Before we start the actual content of this article, we know we’ve been very quiet over here at ZADroid. So, a very happy 2012 from all of us! This is going to be a big year for Android, especially in South Africa, and we’re going to be there to tell you all about it.
One the criticisms surrounding Android from the beginning is that there’s never been an official set of design guidelines and interface patterns. The result was a slew of very functional, but very spartan (some might even go so far as saying ugly) looking applications. When Google appointed UX expert Matias Duarte, things started heading in an altogether more consistent direction. Today, Android finally gets something that other platforms have had from the get go: a guide dedicated to both design standards and best-practices for user interfaces and interaction patterns.
The site, dubbed simply Android Design, aims to both give developers and application designers a deeper understanding of the creative vision and principles for Android going forward, in addition to being a straightforward, to-the-point resource for the best way to create a consistent, beautiful user experience on the Android platform.
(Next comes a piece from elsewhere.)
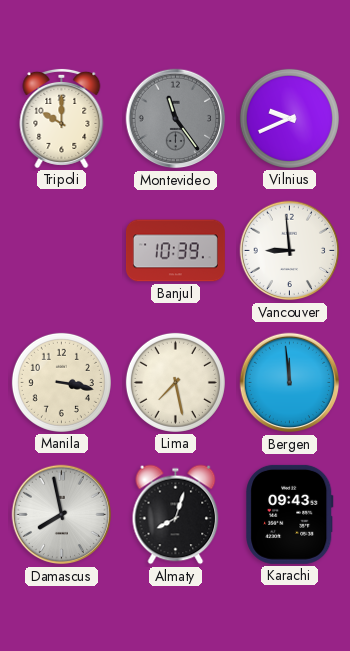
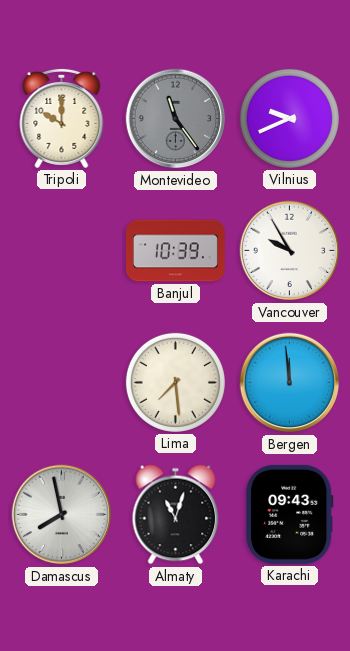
Vancouver: 8:59 -> 9:55
Manila: 3:17 -> none
Lima: 7:28 -> 7:29
Almaty: 8:03 -> 11:03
Speaking to Wired, Matias Duarte points out that the launch of the Android Design Guide was inevitable:
“We haven’t really had a style guide,” Duarte says. “We haven’t really given you a lot of guidance on how to migrate your application from a phone, perhaps, to a tablet. We’ve done so only by example.”
“Android has had a lot of terrific developer API level documentation,” Duarte tells me, speaking of the code that developers use to understand how Android works, and how to make applications for the platform. “But within our style guide we have things [where] we think, unequivocally, this is the way to make it Android.”
“This is the second part of our Ice Cream Sandwich launch,” he says. “As this site goes up, I can feel like it’s finished. Like ICS is truly complete.”
The site has three main focus areas. Style, which covers everything from from themes through to typography. Patterns tells you how the user expects to interact with your application. Building Blocks is a “directory” of the standard user-interface elements that are available for development of an Android application.
This… just seems like a bloody good idea. Well done Android!